* **Requirement**
What is needed is the exact text of each line in the listing below from the one with "[111,721,171,737] [129,762,788,779] Todo: //" up to and including the one with "(508, 584) none -> [98,666,144,680] Todo", and no pictures.
* * * *
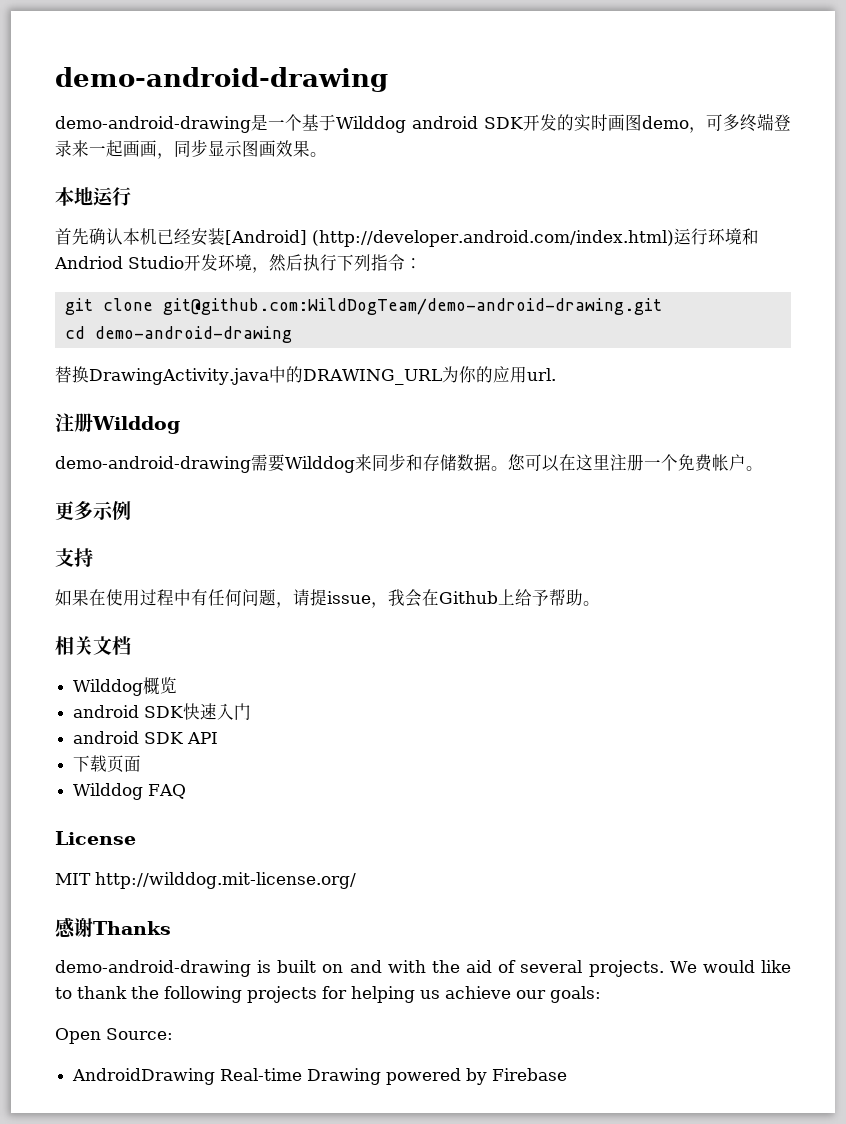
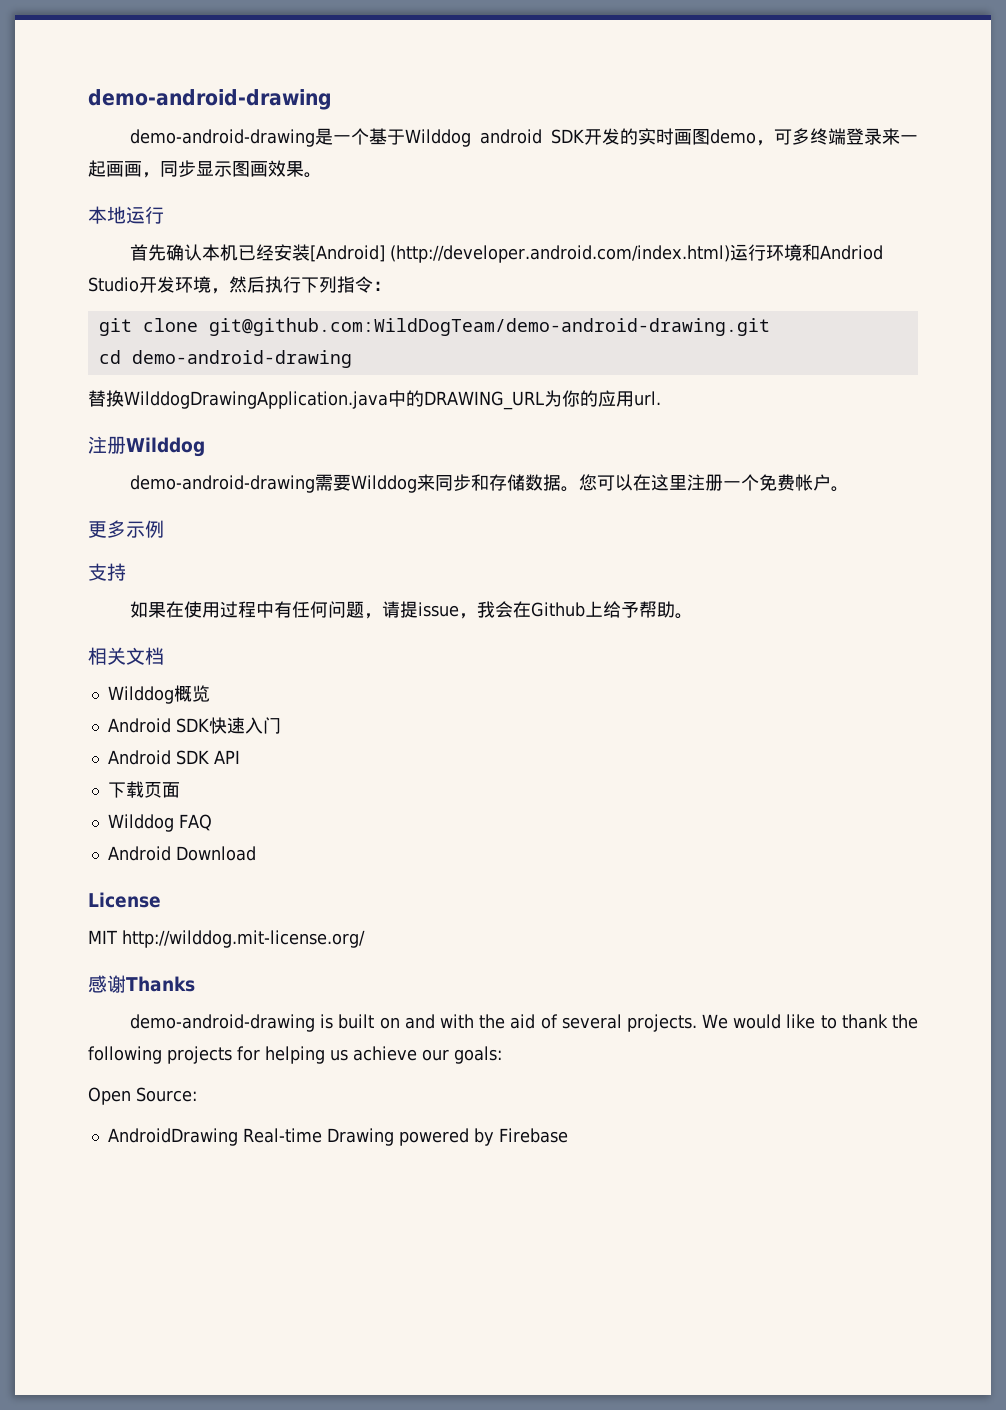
[89,368,269,385] DrawingActivity.java -> [124,391,388,409] WilddogDrawingApplication.java
[73,705,140,718] android -> [107,718,171,733] Android
[73,731,140,744] android -> [107,750,171,765] Android
(187, 791) none -> [107,846,256,861] // Android Download

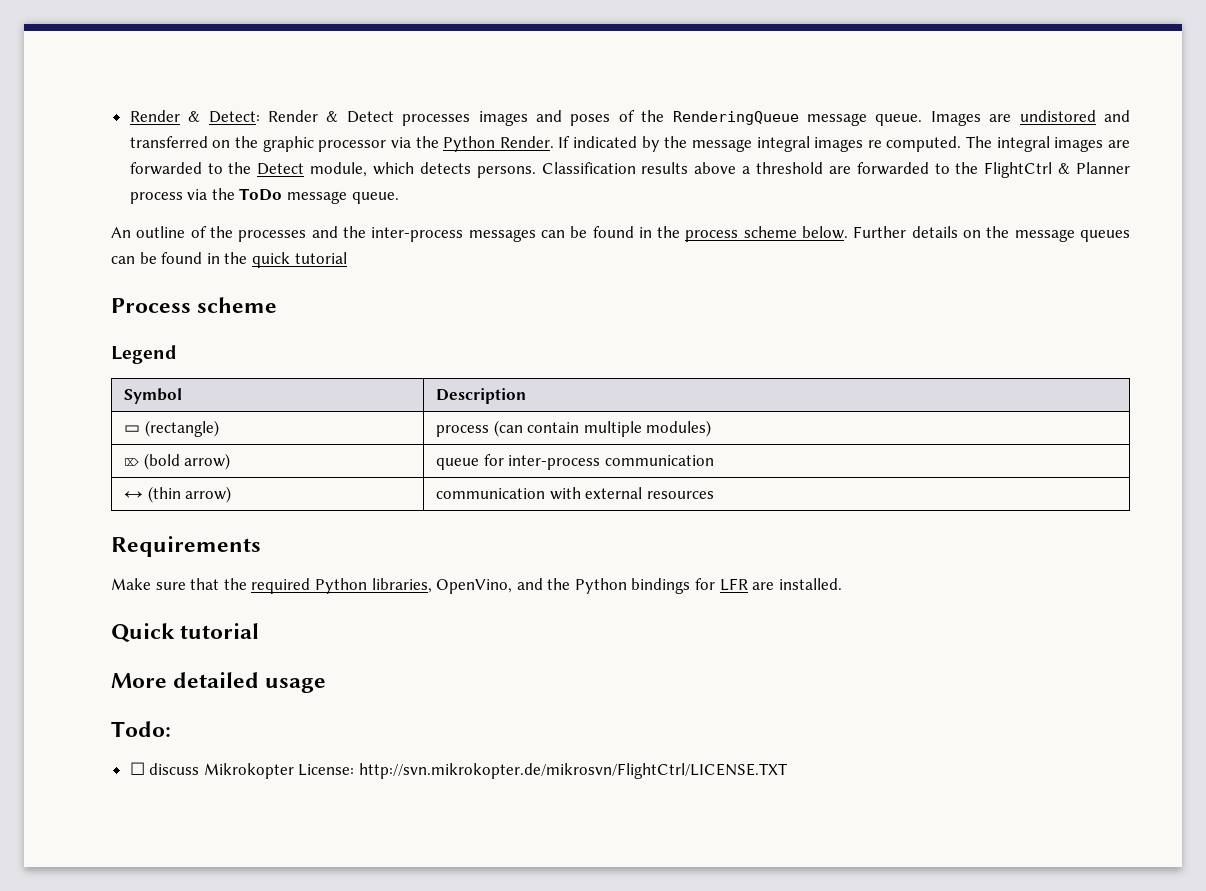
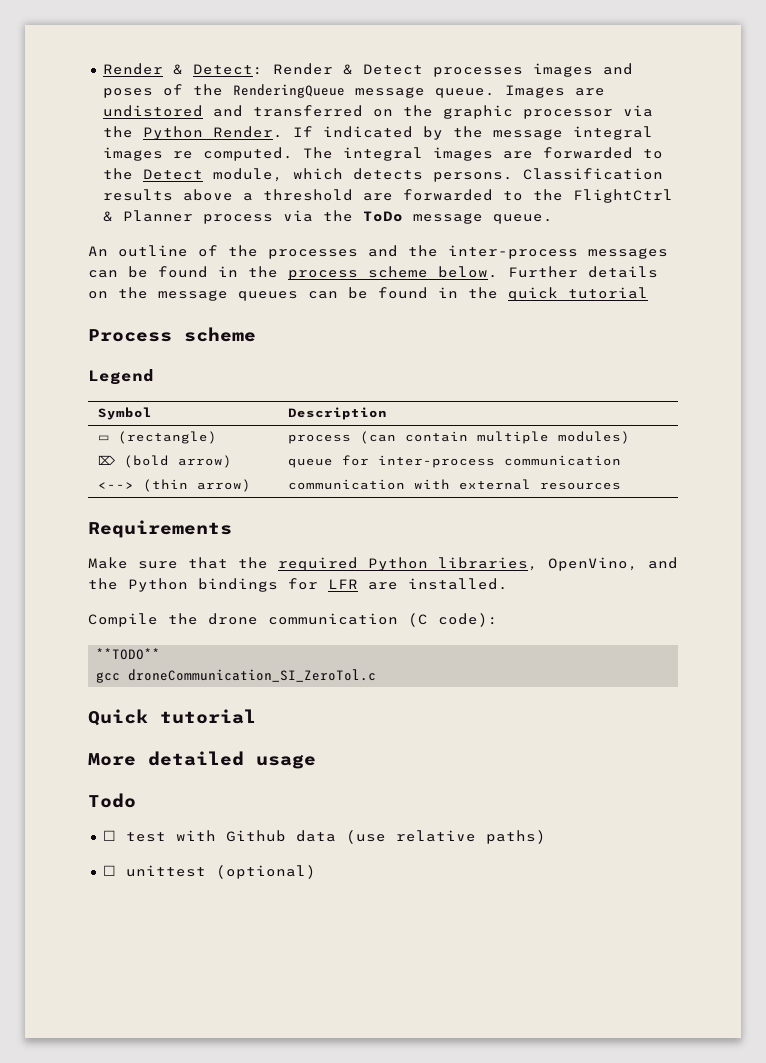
[124,491,144,499] ↔ -> [97,482,134,489] <-->
(842, 584) none -> [88,613,498,627] [96,648,161,660] [96,669,377,683] // Compile the drone communication (C code): // **TODO** // gcc droneCommunication_SI_ZeroTol.c
[111,721,171,737] [129,762,788,779] Todo: // ☐ discuss Mikrokopter License: http://svn.mikrokopter.de/mikrosvn/FlightCtrl/LICENSE.TXT -> [88,793,136,808] [102,830,546,844] [102,865,316,879] Todo // ☐ test with Github data (use relative paths) // ☐ unittest (optional)

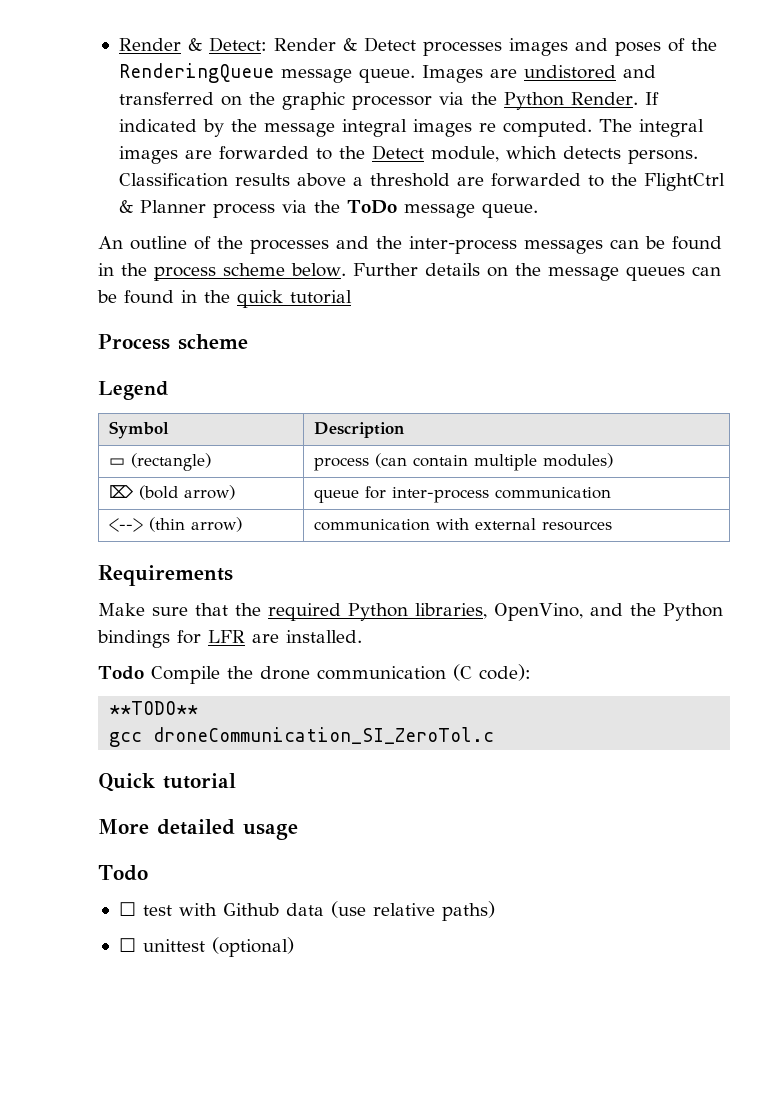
(508, 584) none -> [98,666,144,680] Todo

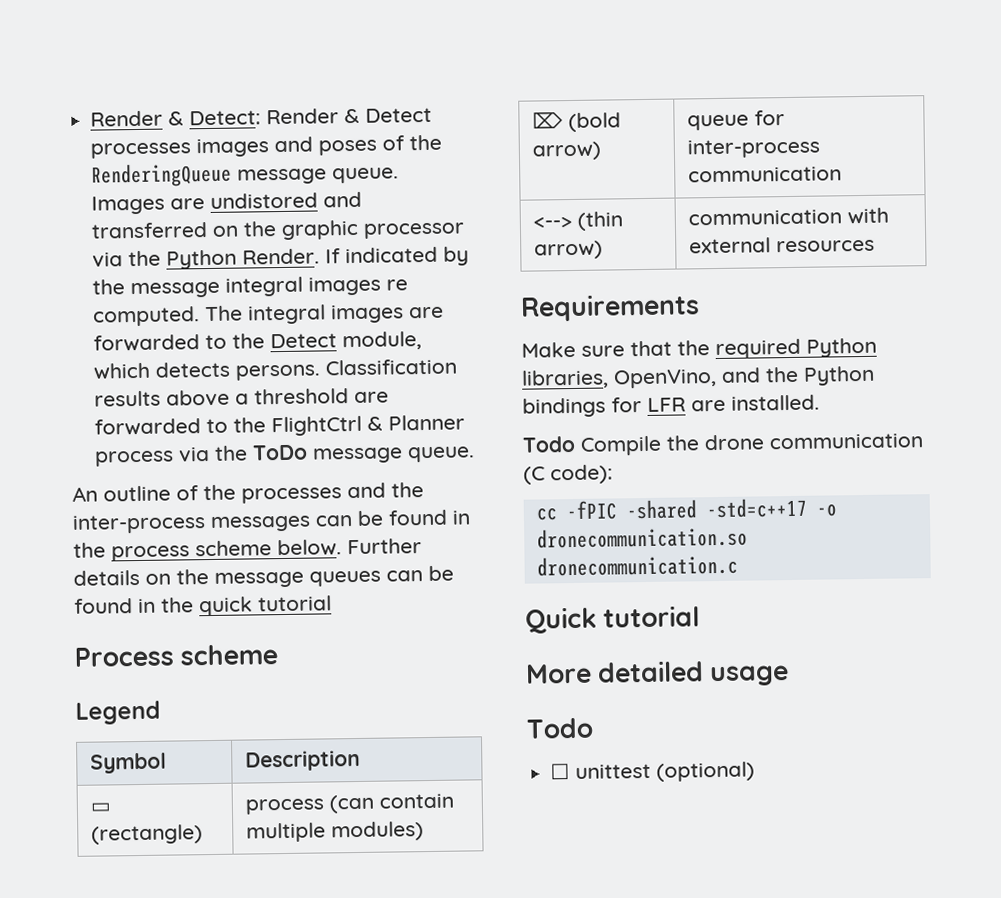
[109,701,199,715] [109,727,495,747] **TODO** // gcc droneCommunication_SI_ZeroTol.c -> [535,497,837,521] [536,526,748,549] [536,554,738,577] cc -fPIC -shared -std=c++17 -o dronecommunication.so dronecommunication.c
[118,901,495,921] // ☐ test with Github data (use relative paths) -> (593, 728) none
* * * *
* **Answer for the task**
[111,721,171,737] [129,762,788,779] Todo: // ☐ discuss Mikrokopter License: http://svn.mikrokopter.de/mikrosvn/FlightCtrl/LICENSE.TXT -> [88,793,136,808] [102,830,546,844] [102,865,316,879] Todo // ☐ test with Github data (use relative paths) // ☐ unittest (optional)

(508, 584) none -> [98,666,144,680] Todo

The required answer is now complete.